Governor of Kwara State
- In office 29 May 1999 – 29 May 2003
- Preceded by: Rasheed Shekoni
- Succeeded by: Bukola Saraki

Military Governor of Ogun State
- In office December 1987 – August 1990
- Preceded by: Raji Alagbe Rasaki
- Succeeded by: Oladeinde Joseph

Personal details
- Born: 24 January 1946 Ilorin
- Died: 15 November 2006 (aged 60)

Military service
- Allegiance: Nigeria
- Branch/service: Nigerian Navy
- Rank: Rear Admiral

= Mohammed Lawal =

Nigerian naval officer (1946-2006)

Mohammed Alabi Lawal ; January 24, 1946 – November 15, 2006) was a Nigerian naval officer who was military governor of Ogun State between December 1987 and August 1990 during the military administration of General Ibrahim Babangida. He was one of the pioneers of the Nigeria Navy Secondary School Abeokuta.The then Navy Captain Mohammed Lawal, invited the Nigerian Navy to consider a location of the defunct St Leo's Teachers' Training College at Ibara Abeokuta (www.nnssab.net)on a hilly Onikolobo site. This premises had been abandoned and merely served as a route to the Catholic Compound and was also used for administering a newly conceived secondary school in that name. The Nigerian Navy considered the site and found it suitable. After the return to democracy in 1999 he was elected governor of Kwara State, holding office from 29 May 1999 to 29 May 2003.

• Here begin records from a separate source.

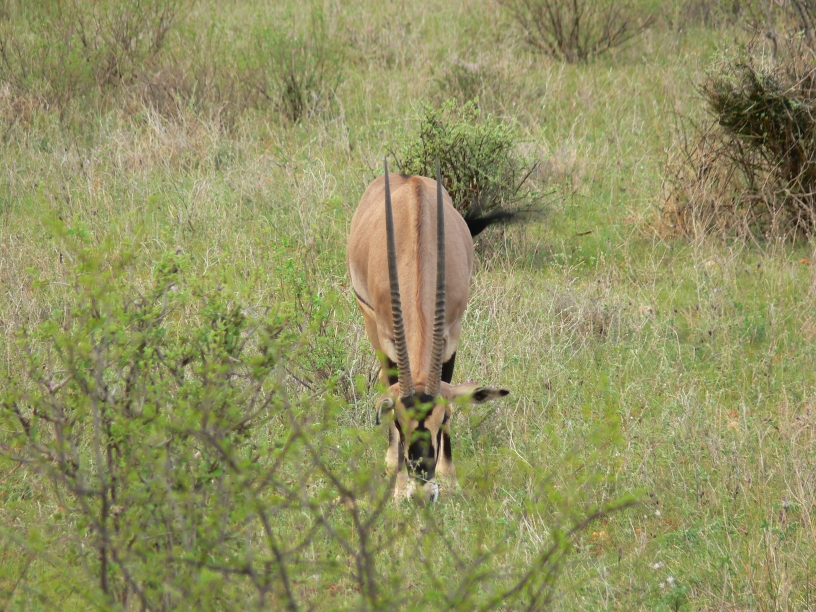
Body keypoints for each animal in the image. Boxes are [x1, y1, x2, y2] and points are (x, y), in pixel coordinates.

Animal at [347, 160, 510, 502]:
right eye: (397, 421)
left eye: (444, 417)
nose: (422, 490)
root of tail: (408, 179)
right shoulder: (387, 337)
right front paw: (398, 484)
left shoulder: (451, 333)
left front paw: (448, 479)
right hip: (369, 321)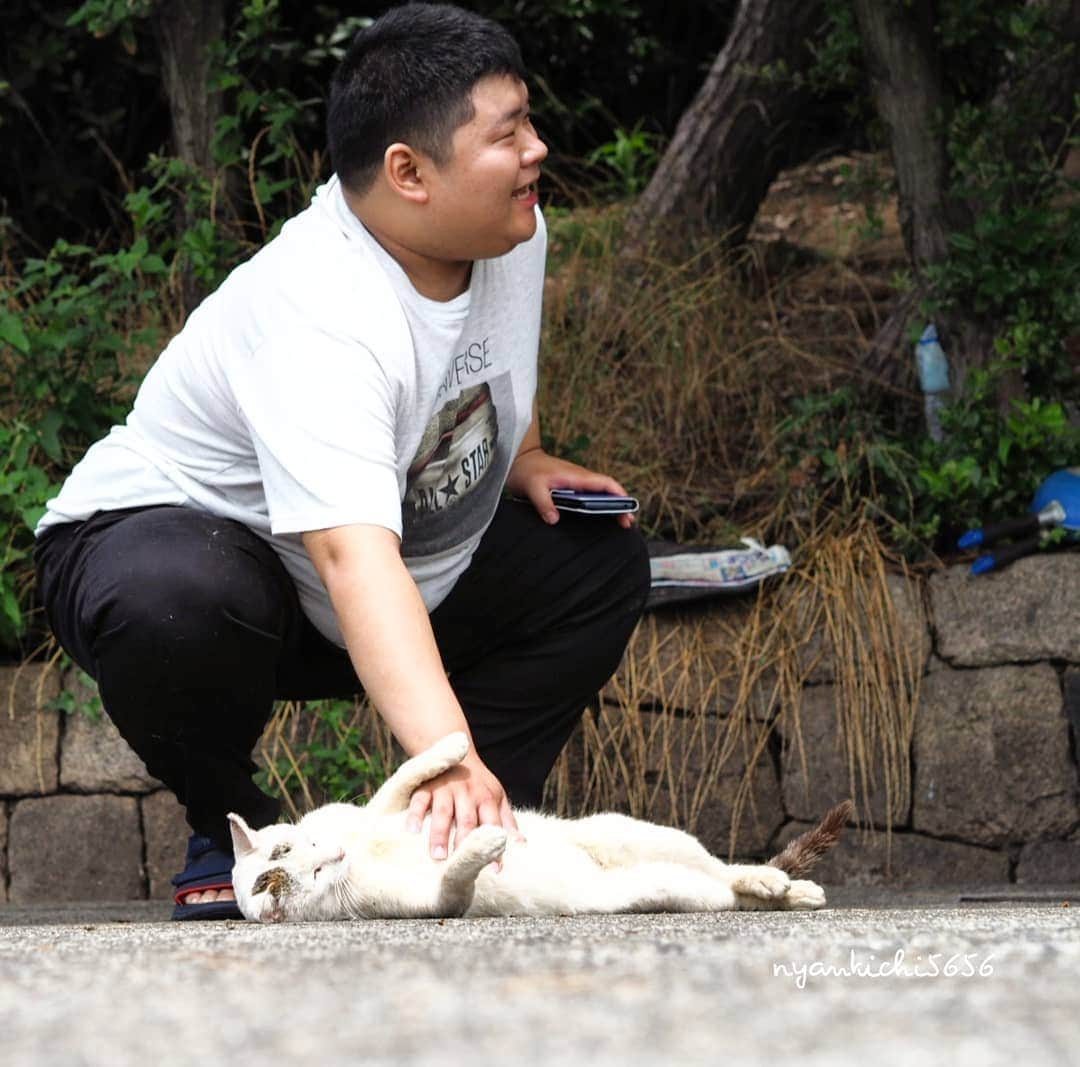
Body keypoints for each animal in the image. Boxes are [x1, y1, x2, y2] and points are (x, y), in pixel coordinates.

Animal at [227, 730, 851, 920]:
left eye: (307, 844)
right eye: (312, 876)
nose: (334, 856)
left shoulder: (377, 810)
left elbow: (407, 775)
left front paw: (454, 746)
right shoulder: (437, 904)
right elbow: (455, 877)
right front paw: (482, 841)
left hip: (629, 831)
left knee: (725, 867)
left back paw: (783, 884)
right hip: (666, 888)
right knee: (723, 891)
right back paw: (784, 890)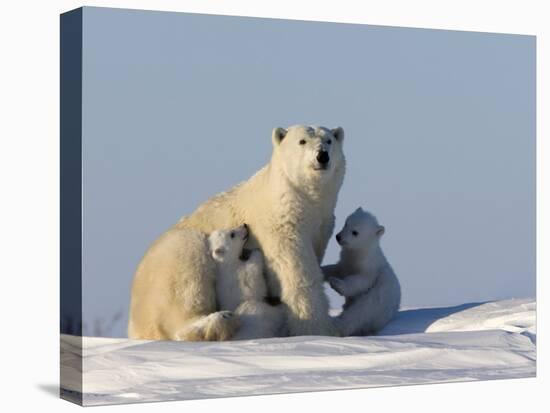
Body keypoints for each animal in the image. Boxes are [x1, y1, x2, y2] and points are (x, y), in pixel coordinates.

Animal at [129, 124, 344, 338]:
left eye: (329, 140)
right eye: (302, 141)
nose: (322, 156)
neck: (300, 199)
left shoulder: (321, 225)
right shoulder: (281, 225)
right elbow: (297, 272)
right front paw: (319, 330)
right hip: (173, 261)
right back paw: (220, 319)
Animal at [324, 206, 402, 334]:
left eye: (355, 232)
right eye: (346, 223)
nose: (338, 237)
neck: (359, 253)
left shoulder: (370, 270)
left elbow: (359, 282)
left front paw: (336, 283)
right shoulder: (345, 263)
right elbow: (336, 269)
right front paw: (322, 270)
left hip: (374, 304)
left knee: (356, 316)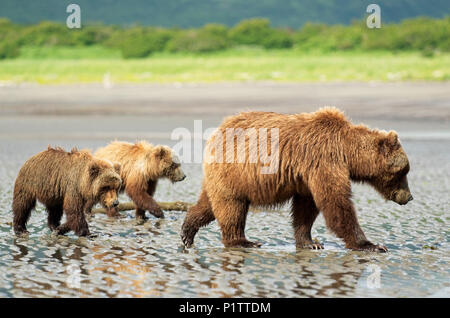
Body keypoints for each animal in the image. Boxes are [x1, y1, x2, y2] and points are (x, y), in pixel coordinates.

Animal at [181, 108, 414, 252]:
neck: (347, 152)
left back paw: (187, 232)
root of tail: (216, 131)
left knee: (210, 204)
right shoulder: (324, 160)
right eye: (404, 172)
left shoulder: (306, 178)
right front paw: (371, 245)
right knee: (232, 208)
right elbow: (336, 203)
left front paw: (310, 243)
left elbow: (306, 209)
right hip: (235, 172)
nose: (409, 197)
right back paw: (243, 241)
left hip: (225, 176)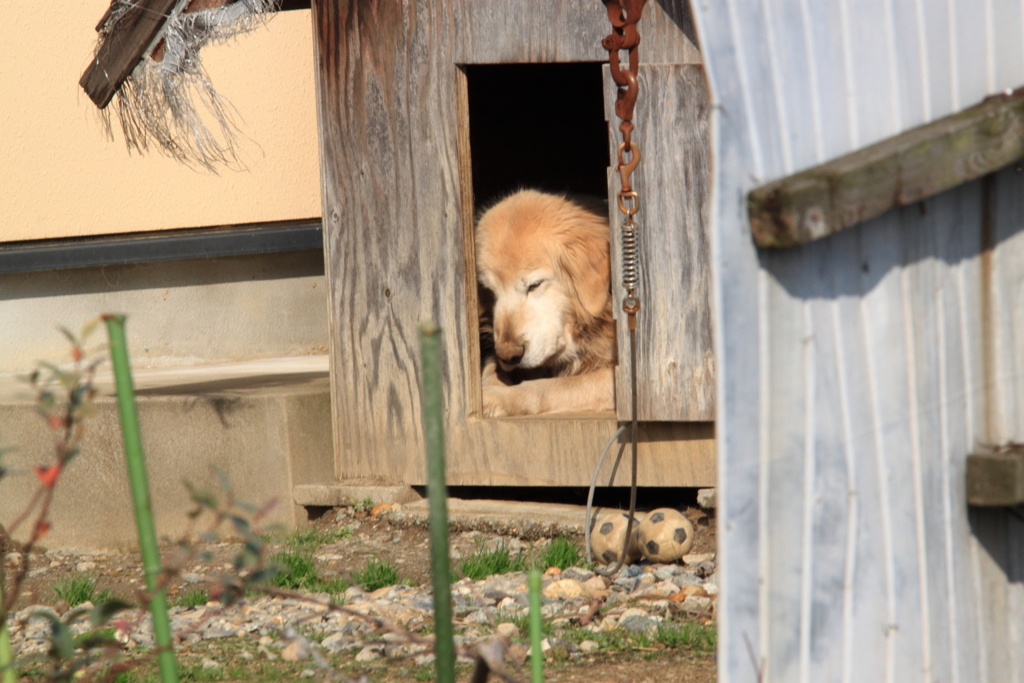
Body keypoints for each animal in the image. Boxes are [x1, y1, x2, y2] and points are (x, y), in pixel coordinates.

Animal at [473, 188, 614, 417]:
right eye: (491, 292)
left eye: (534, 285)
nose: (508, 356)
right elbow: (491, 366)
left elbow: (550, 388)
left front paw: (502, 396)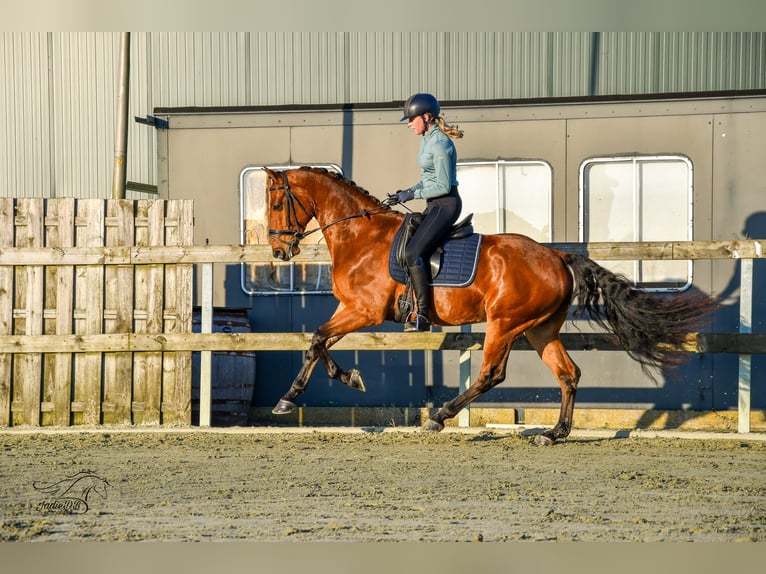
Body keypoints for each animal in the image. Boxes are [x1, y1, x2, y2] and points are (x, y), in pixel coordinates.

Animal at [264, 166, 712, 446]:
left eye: (276, 203)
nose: (280, 252)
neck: (361, 235)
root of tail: (556, 256)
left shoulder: (365, 311)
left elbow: (316, 339)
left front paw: (297, 395)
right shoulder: (352, 310)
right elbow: (318, 343)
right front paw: (329, 383)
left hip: (505, 323)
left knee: (492, 374)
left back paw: (440, 416)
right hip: (539, 329)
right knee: (568, 374)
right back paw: (554, 433)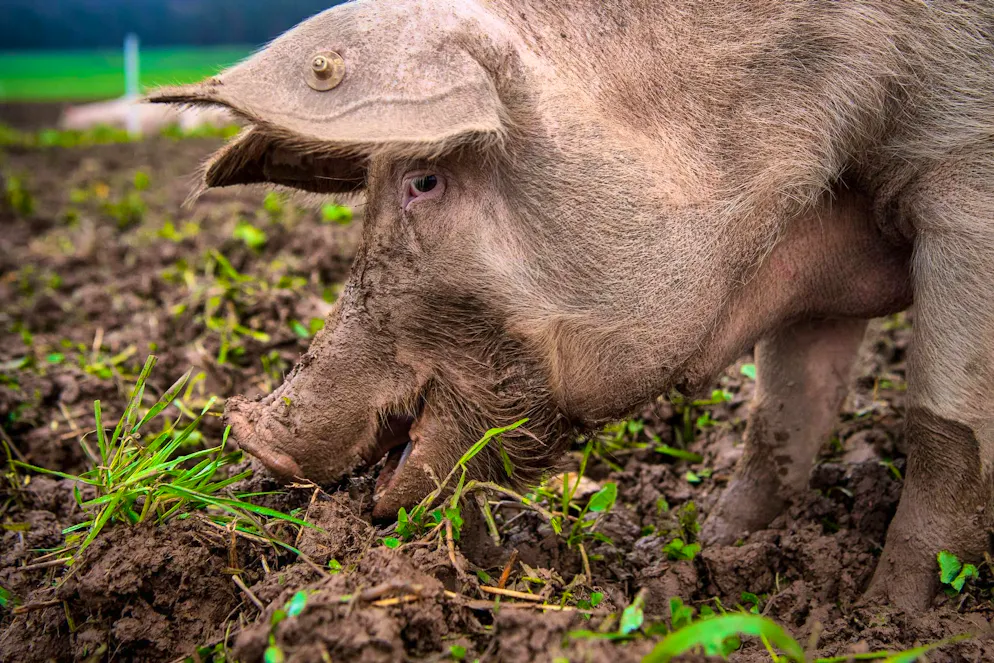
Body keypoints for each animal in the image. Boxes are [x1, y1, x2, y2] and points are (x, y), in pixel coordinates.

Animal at [149, 0, 994, 611]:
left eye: (425, 180)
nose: (250, 433)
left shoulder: (968, 188)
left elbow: (943, 424)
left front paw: (887, 612)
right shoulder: (813, 266)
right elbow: (782, 417)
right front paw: (709, 549)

During the 1999 Kwara State gubernatorial election, Lawal was elected governor under the umbrella of the All Peoples Party (APP). He was said to be a protégé of Senator Dr. Abubakar Olusola Saraki. Saraki later moved to the People's Democratic Party (PDP).

Lawal initiated a N250 million libel action against a paper The People's Advocate based in Ilorin, published by Abdulkareem Adisa but later withdrew the suit after the two men reconciled.

In the 2003 Kwara State gubernatorial election, he ran for re-election but lost as his previous supporter Abubakar Saraki backed his son Bukola Saraki as candidate for governor of Kwara state and his daughter Gbemisola R. Saraki as senator for Kwara State Central; both his children were elected.

In October 2006, it was reported that Nuhu Ribadu, chairman of the Economic and Financial Crimes Commission was investigating Lawal for alleged diversion of funds.

Lawal died in London after a brief illness on November 15, 2006.

==Administration==
Alhaji Mohammed A. Lawal, was a democratically elected politician and a former military officer. He served as the seventeenth Chief Executive of Kwara State from 29 May 1999 to 29 May 2003, representing the All Nigeria People's Party (ANP). Lawal's administration was marked by his swift and precise approach, reminiscent of his military background, in tackling various socio-economic challenges. One of Lawal's notable achievements was the implementation of a comprehensive road development and rehabilitation program. Numerous roads in Ilorin, as well as other major towns and villages across the state, were resurfaced under this initiative. Recognizing the significance of mass transit for economic growth, Lawal granted autonomy and self-accounting status to the Kwara State Transport Corporation (Kwara Express). To bolster the corporation's fleet, his administration purchased 15 new air-conditioned buses.

Healthcare Sector, Lawal's government procured and distributed medical and non-medical equipment worth N500 million to healthcare institutions. This investment aimed to ensure effective and efficient healthcare delivery throughout the state. The improvement of the Water Supply Scheme and water installations that serviced approximately 180 communities also received substantial resources. To alleviate the acute shortage of residential accommodation in Ilorin, Lawal's administration initiated the construction of 150 two-bedroom houses in Irewole Ilorin at a cost of N180 million. Additionally, they reconstructed and completed the previously abandoned Woman's Development Centre along Ajase-Ipo Road, amounting to a cost of N36 million. Recognizing the importance of communication with the population, Lawal prioritized enhancing logistical support for the Herald newspaper. This effort led to an increased production frequency, from twice to three times a week. Furthermore, his administration completed the FM stereo station in the Apata Yakuba area of Ilorin.

Lawal's administration introduced several other improvements during his tenure. These included the distribution of tractors to all 16 Local Government Areas (LGAs) at a 40% subsidy, the construction of 193 prototype clinics, and the launch of the state's Poverty Alleviation Programme. Additionally, all dilapidated structures in the state's health institute were rebuilt.